DATASET RECORDS ::
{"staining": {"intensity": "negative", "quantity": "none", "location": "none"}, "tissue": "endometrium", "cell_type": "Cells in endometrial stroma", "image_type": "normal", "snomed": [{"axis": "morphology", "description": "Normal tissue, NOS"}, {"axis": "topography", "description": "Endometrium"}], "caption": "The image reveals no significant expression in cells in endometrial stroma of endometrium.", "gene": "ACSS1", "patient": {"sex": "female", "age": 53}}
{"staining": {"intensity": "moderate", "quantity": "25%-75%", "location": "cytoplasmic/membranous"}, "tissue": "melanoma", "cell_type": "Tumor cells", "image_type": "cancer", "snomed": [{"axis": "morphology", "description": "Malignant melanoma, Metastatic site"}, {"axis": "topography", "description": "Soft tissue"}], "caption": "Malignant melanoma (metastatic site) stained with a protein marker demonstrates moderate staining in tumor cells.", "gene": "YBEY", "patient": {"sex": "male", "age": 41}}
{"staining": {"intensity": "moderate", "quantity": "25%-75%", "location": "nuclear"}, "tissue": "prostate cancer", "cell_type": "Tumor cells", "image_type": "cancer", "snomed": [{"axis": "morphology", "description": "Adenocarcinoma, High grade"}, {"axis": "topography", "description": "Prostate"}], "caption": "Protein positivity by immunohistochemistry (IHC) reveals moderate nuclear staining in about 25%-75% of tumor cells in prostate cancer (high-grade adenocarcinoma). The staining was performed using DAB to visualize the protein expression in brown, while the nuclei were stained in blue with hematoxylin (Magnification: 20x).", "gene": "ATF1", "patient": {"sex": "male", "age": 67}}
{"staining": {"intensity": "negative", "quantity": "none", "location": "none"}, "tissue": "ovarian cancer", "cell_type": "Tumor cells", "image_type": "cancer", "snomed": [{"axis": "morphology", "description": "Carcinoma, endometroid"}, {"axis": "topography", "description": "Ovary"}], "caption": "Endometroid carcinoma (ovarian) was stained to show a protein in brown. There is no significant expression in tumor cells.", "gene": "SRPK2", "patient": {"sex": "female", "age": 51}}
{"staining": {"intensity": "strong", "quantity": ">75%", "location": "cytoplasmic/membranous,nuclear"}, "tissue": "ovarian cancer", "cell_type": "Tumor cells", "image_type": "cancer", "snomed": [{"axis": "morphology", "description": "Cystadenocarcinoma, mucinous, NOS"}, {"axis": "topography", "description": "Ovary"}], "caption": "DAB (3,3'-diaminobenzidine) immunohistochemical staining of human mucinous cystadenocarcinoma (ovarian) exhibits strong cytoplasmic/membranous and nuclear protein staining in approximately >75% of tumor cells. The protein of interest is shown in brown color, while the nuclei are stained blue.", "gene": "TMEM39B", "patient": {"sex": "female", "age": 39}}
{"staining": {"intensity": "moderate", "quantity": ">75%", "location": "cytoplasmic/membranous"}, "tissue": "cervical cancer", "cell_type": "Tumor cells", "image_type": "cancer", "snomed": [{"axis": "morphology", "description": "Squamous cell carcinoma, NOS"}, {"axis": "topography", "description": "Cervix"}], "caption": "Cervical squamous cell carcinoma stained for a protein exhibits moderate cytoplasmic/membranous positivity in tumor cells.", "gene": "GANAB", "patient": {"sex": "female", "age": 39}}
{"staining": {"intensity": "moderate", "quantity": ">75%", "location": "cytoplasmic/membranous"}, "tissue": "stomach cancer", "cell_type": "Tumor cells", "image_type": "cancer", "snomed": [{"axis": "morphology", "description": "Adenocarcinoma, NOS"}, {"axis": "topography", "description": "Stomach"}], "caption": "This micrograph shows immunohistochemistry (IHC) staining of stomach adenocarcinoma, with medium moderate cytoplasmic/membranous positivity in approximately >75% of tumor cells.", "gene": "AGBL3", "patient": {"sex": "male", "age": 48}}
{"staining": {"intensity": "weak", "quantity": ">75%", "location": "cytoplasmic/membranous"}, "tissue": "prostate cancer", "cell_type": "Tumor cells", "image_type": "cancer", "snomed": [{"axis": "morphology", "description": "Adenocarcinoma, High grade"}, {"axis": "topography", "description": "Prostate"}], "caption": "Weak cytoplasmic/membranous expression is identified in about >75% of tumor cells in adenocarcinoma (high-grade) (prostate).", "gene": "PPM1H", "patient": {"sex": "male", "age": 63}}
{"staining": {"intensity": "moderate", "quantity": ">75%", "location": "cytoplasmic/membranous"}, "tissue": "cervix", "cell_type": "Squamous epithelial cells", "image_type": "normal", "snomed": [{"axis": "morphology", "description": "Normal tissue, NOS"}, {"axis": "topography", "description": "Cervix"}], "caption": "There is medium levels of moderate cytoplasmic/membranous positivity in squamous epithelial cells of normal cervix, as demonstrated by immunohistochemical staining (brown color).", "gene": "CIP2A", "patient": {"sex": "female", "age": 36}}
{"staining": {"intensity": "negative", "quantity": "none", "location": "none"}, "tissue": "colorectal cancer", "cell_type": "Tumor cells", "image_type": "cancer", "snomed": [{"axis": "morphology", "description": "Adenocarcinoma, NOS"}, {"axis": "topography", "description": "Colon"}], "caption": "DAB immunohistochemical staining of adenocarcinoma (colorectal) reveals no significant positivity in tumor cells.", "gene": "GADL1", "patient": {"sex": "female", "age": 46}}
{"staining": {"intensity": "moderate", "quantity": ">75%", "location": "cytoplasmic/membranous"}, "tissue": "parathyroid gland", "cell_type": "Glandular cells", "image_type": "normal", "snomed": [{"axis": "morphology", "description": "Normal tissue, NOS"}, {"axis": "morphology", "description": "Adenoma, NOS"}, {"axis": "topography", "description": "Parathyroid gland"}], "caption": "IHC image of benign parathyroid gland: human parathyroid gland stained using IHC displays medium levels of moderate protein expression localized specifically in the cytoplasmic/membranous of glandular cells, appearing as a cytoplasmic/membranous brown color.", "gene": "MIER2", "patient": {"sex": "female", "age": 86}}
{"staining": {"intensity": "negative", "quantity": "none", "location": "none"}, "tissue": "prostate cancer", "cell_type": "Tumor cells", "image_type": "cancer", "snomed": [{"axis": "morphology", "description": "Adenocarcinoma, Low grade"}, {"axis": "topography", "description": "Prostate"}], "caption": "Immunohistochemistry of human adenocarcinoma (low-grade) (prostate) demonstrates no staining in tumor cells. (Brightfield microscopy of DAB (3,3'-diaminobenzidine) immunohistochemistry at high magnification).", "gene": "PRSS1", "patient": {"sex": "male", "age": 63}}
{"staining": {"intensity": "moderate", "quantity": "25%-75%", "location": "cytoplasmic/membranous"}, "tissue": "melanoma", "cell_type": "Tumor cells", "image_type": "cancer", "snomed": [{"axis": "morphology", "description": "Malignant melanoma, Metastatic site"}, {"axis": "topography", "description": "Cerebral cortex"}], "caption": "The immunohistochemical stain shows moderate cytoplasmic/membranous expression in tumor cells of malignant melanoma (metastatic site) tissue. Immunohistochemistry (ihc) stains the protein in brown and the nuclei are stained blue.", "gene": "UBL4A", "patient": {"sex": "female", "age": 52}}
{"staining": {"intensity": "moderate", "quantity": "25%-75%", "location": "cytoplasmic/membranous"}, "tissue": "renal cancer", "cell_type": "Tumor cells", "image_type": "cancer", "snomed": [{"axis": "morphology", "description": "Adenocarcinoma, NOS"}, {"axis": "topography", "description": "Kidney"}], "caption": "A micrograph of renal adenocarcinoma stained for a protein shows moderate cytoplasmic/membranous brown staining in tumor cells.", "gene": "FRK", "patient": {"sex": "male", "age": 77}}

EXERCISE DETAILS :: Go line by line through the records above and copy each one containing "diaminobenzidine".

SOLUTION TO THE EXERCISE ::
{"staining": {"intensity": "strong", "quantity": ">75%", "location": "cytoplasmic/membranous,nuclear"}, "tissue": "ovarian cancer", "cell_type": "Tumor cells", "image_type": "cancer", "snomed": [{"axis": "morphology", "description": "Cystadenocarcinoma, mucinous, NOS"}, {"axis": "topography", "description": "Ovary"}], "caption": "DAB (3,3'-diaminobenzidine) immunohistochemical staining of human mucinous cystadenocarcinoma (ovarian) exhibits strong cytoplasmic/membranous and nuclear protein staining in approximately >75% of tumor cells. The protein of interest is shown in brown color, while the nuclei are stained blue.", "gene": "TMEM39B", "patient": {"sex": "female", "age": 39}}
{"staining": {"intensity": "negative", "quantity": "none", "location": "none"}, "tissue": "prostate cancer", "cell_type": "Tumor cells", "image_type": "cancer", "snomed": [{"axis": "morphology", "description": "Adenocarcinoma, Low grade"}, {"axis": "topography", "description": "Prostate"}], "caption": "Immunohistochemistry of human adenocarcinoma (low-grade) (prostate) demonstrates no staining in tumor cells. (Brightfield microscopy of DAB (3,3'-diaminobenzidine) immunohistochemistry at high magnification).", "gene": "PRSS1", "patient": {"sex": "male", "age": 63}}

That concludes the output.